| Work to be completed |
Output the source text of each item below line for line, with no changes. Leave the pictures out of your answer.

(Source texts for formatted documents)
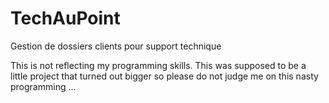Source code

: # TechAuPoint
Gestion de dossiers clients pour support technique

This is not reflecting my programming skills.
This was supposed to be a little project that turned out bigger so please do not judge me on this nasty programming ...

| Response area |
Source code

: # TechAuPoint
Gestion de dossiers clients pour support technique

This is not reflecting my programming skills.
This was supposed to be a little project that turned out bigger so please do not judge me on this nasty programming ...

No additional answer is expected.